1911- The Chevrolet Automobile Company founded by the brothers Chevrolet.


1919- Nancy Viscountess Astor became the first woman ever elected to the British Parliament. She succeeded her husband William Waldorf Astor as Conservative MP for Plymouth.  Although a fellow Tory, Lady Astor was the political as well as verbal nemesis of Winston Churchill.  She once said to him "Mr. Churchill, if I were your wife I'd put poison in your coffee!" To which Churchill replied:" Madame if I were your husband, I would drink it!" 


1922- The first skywriting display. Former RAF pilot Cyril Turner wrote HELLO USA, CALL VANDERBILT 7-200 in the skies above New York City. 47,000 people immediately telephoned the Vanderbilt Hotel..


1925- First radio broadcast from the Grand Ol' Opry in Nashville.


1926- California oil tycoon Edward Doheny went on trial for his role in the Teapot Dome scandal. That he and Harry Sinclair had bribed the Secretary of the Interior to lease them U.S. Navy strategic oil reserves. And like most millionaires, he was acquitted.


1942- THE COCONUT GROVE FIRE-The U.S. public was distracted for awhile from war news by reports of a terrible disaster in Boston. A fire broke out at a popular nightclub called the Cocoanut Grove and killed 492 people in only twelve minutes. The clubs decorations caught fire and created carbon monoxide gas and there were only two exits.
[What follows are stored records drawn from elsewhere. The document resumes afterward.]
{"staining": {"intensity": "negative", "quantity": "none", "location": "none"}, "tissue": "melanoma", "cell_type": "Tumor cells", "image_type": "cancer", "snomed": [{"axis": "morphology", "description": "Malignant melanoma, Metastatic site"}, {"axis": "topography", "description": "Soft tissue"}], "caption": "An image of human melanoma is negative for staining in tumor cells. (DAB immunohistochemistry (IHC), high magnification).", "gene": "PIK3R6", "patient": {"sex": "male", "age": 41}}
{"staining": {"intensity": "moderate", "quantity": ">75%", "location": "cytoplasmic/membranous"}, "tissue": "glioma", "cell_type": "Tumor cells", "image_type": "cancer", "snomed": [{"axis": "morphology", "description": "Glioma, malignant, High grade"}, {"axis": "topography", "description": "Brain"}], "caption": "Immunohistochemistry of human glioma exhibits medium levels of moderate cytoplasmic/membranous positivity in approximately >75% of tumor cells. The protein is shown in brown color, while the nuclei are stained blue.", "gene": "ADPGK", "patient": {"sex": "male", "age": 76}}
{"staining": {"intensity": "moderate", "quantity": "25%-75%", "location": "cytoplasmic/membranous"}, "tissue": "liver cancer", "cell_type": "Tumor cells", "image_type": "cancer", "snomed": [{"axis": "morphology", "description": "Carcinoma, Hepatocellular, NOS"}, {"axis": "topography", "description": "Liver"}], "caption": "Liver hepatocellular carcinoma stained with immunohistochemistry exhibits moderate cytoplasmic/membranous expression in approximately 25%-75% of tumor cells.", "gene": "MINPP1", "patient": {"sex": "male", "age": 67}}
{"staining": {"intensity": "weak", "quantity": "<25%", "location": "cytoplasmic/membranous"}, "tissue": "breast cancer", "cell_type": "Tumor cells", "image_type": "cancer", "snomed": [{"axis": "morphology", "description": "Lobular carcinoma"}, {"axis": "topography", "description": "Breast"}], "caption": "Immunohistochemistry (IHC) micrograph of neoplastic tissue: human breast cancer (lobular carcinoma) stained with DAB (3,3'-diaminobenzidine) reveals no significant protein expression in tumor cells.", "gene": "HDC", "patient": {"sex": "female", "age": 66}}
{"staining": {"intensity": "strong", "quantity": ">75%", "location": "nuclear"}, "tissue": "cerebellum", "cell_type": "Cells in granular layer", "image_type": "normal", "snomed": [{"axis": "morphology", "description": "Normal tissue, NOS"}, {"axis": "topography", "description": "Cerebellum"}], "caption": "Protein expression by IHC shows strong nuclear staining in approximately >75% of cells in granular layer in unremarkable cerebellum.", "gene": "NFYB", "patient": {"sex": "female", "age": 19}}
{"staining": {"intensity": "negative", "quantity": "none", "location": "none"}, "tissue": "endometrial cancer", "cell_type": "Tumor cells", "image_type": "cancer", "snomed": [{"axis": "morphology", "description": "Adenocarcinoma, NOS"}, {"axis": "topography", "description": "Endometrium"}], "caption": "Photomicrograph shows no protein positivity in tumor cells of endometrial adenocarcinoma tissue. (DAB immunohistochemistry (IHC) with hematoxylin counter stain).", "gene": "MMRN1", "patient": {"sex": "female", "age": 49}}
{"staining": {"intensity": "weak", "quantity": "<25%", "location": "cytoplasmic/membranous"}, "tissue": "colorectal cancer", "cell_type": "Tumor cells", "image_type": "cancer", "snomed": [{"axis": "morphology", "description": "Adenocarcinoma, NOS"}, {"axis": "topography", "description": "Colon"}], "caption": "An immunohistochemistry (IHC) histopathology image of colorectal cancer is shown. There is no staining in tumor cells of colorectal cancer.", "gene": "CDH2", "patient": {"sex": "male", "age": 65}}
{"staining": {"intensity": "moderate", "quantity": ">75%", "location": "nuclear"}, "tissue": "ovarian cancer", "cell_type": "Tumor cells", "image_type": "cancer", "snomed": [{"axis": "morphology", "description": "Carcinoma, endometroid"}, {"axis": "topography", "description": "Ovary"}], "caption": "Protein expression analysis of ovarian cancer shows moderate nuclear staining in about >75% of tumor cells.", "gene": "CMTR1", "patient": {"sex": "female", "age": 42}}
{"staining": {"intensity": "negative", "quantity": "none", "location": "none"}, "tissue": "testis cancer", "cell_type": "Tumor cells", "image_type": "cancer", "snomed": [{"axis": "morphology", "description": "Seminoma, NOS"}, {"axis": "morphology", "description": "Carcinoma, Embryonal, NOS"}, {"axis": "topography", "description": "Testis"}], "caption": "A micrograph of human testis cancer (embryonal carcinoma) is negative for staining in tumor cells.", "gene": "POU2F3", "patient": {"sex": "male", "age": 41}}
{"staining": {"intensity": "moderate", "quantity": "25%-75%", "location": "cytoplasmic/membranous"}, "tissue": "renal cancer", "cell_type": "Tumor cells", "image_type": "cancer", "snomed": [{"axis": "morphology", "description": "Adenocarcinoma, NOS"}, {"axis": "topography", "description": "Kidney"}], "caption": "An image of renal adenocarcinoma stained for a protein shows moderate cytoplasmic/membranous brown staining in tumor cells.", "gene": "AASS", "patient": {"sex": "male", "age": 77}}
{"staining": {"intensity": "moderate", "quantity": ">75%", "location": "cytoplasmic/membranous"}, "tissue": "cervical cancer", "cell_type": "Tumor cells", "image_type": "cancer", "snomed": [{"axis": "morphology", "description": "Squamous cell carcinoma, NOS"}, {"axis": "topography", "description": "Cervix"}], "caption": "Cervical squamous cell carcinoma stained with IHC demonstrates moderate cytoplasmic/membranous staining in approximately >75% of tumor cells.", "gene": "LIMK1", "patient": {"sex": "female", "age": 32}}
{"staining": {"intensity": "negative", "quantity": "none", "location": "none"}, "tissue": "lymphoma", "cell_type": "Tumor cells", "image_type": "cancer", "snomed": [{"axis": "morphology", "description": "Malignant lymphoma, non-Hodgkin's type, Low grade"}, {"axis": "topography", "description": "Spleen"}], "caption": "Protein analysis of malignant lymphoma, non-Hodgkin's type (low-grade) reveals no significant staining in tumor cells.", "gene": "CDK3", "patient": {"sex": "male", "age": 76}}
Among the dead was western movie star Buck Jones. The tragedy created the first mandatory laws requiring public buildings to have fire exits opening outwards and safety testing of decorative materials.



1942- Fleischer Paramount cartoon short “Superman and the Mechanical Monsters” opened in theaters. For the first time we see Clark Kent change into Superman in a phone booth. In 2004 the cartoon was the inspiration for Kerry Conran’s scifi epic “Sky Captain and the World of Tomorrow” With Jude Law, Gwynneth Paltrow and Angelina Jolie.


1946- During the traditional Macy’s Thanksgiving Parade in NYC,  Hollywood cameras filmed the Macy Parade scenes for the movie “The Miracle on 34th St.”Star Edmund Gwenn posed as Santa.  At this time, Hollywood movies were rarely filmed on location. But the studio had little faith the film would be a success, and did not want waste a lot of money building big sets on their lot. 


1947- Disney's cartoon "Chip and Dale".


1948- Hopalong Cassidy premiered on television.


1953- Cartoonist & writer Milt Gross died.


1989- Opposites Attract, Paula Abdul dancing with cartoon MC Skat Kat, was released. It became one of the most popular R&B & dance-pop singles of 1990 and won a Grammy.